Case ID: cal_67/html/0221-01.html
Source: Caselaw Access Project
Author: {"author": "\n      Myrick, J.", "license": "Public Domain", "url": "https://static.case.law/"}
Date Created: 2024-08-24T03:29:51.129683

[No. 9702.
    Department Two.
    July 28, 1885.]
    J. M. CREIGHTON, Respondent, v. THE KAWEAH CANAL AND IRRIGATION COMPANY, Appellant.
    Water—Diversion—Natural Channel.—The diversion of water from a watercourse will not bo restrained at the suit of one who owns land located on another water-course to which the former is an occasional tributary, unless such diversion diminishes the quantity of water which would otherwise have flowed into the other water-course by a natural channel, and shortens the period of the natural flow, and it will be restrained only as to such quantity and period.
    Appeal from an order of the Superior Court of Tulare County refusing a new trial.
    The facts are stated in the opinion of the court.
    
      Brown & Daggett, for Appellant, cited Angell on Watercourses, 7th ed. § 141; Washburn on Easements, 3d ed. pp. 385-393; Gould on Waters, § 225; Wood on Nuisances, § 399.
    
      Atwell & Bradley, for Respondent, cited Gillett v.

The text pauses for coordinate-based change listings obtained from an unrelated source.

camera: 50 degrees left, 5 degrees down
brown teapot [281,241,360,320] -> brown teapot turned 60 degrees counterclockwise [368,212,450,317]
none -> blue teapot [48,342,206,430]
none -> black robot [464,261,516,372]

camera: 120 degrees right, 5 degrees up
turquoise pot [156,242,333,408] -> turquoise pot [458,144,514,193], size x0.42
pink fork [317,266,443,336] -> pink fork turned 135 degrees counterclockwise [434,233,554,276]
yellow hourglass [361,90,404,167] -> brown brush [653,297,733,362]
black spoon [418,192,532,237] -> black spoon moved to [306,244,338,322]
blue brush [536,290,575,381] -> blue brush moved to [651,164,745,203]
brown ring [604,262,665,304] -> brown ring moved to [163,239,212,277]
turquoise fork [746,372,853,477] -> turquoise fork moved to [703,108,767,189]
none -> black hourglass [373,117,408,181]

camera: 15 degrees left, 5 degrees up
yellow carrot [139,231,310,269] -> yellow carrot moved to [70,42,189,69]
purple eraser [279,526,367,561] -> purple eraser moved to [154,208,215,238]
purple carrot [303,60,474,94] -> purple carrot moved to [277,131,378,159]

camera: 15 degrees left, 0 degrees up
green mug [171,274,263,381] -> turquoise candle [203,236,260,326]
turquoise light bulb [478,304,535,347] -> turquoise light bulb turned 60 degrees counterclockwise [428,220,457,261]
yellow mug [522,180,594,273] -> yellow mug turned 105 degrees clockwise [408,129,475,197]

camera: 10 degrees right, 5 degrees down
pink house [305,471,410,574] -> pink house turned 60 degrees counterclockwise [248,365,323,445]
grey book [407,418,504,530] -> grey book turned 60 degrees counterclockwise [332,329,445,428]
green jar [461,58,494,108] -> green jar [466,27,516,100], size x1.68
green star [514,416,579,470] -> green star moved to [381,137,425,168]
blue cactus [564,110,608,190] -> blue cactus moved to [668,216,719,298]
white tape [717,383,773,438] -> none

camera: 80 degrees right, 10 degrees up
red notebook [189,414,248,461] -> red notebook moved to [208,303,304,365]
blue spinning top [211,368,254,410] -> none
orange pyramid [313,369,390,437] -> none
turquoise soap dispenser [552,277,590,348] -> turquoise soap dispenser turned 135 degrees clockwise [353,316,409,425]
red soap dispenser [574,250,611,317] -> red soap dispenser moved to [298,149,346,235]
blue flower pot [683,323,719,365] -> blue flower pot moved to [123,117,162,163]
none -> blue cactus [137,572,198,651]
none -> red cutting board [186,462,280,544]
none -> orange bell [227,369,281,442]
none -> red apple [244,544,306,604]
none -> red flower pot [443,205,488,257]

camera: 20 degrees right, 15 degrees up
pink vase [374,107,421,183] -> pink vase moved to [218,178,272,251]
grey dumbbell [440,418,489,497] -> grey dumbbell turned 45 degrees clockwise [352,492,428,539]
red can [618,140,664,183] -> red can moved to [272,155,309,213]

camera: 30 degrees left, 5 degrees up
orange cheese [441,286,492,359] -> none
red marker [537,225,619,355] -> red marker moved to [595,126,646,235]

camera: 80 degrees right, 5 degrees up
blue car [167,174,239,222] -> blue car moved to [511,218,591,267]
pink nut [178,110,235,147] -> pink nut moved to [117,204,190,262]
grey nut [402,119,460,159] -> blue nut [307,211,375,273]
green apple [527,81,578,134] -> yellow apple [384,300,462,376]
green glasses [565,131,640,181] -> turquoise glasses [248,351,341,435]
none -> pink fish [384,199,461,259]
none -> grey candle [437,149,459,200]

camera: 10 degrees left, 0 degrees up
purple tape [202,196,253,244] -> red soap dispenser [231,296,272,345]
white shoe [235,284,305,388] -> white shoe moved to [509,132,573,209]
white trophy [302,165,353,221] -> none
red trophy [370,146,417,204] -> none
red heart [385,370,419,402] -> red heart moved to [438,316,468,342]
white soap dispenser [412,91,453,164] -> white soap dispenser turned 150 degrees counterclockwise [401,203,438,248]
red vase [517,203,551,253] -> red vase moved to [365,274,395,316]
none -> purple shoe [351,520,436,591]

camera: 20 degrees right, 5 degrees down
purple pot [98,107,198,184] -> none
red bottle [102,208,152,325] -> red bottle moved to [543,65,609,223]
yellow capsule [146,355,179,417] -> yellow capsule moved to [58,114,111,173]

Johnson, 30 Conn. 180; Earl v. De Hart, 12 N. J. Eq. 280; Creighton v. Evans, 53 Cal. 55; Wilcox v. Hausch, 64 Cal. 461; Gould on Waters, § 225.
   Myrick, J.

Action to restrain the diversion of water. The plaintiff is the owner of land located on a water-course called Bates’ Slough. The defendant uses a portion of the channel of Deep Creek (another water-course) as a portion of its ditch, and placed a dam across Deep Creek, at a point where, it is claimed by plaintiff, the waters thereof would flow into Bates’ Slough, and by means of such dam caused the waters to be turned into its ditch, thus preventing the water from flowing into Bates’ Slough. We are not agreed upon the proposition that the evidence shows the existence of a natural water-course from Deep Creek to Bates’ Slough; nor are we agreed that the findings establish the existence of such natural water-course. There is no doubt that a channel now exists and has existed there since the digging of the reclamation ditch, about 1870; but the doubt relates to the existence of a well-defined natural water-course prior to the digging of the reclamation ditch. We are, however, agreed upon a proposition on which the judgment will have to be reversed. The defendant was restrained from “maintaining or keeping any dam in the cut or channel leading from Deep Creek "into Bates’ Slough, or in Deep Creek, or in any manner interfering with or obstructing the free flow of the waters in said Deep Creek or in said cut or channel, or into said Bates’ Slough, or diverting any water from either of the same.” <:

There is no evidence to show a continuous flow of water in a natural channel from Deep Creek to Bates’ Slough; the most the evidence tends to show is that at high water, during spring freshets, in some years, water flowed in a depression to Bates’ Slough. At best the plaintiff would be entitled only to have the defendant enjoined from obstructing the flow of that which would have naturally flowed, unaided by artificial means with which he [the plaintiff] is not connected. If there was a natural water-course from Deep Creek to Bates’ Slough, through which water flowed, say for two months in the year, and say to the amount of one hundred inches, and if the defendant uses the channel of Deep Creek as a portion of its ditch, it will not be restrained from taking its water out of the channel of Deep Creek, unless such taking out diminishes the quantity which would otherwise have flowed by a natural channel into Bates’ Slough, and shortens the period of the natural flow; and it will be restrained only as to such quantity and period.

Order reversed and cause remanded for a new trial. .

Thornton, J., and Sharpstein, J., concurred.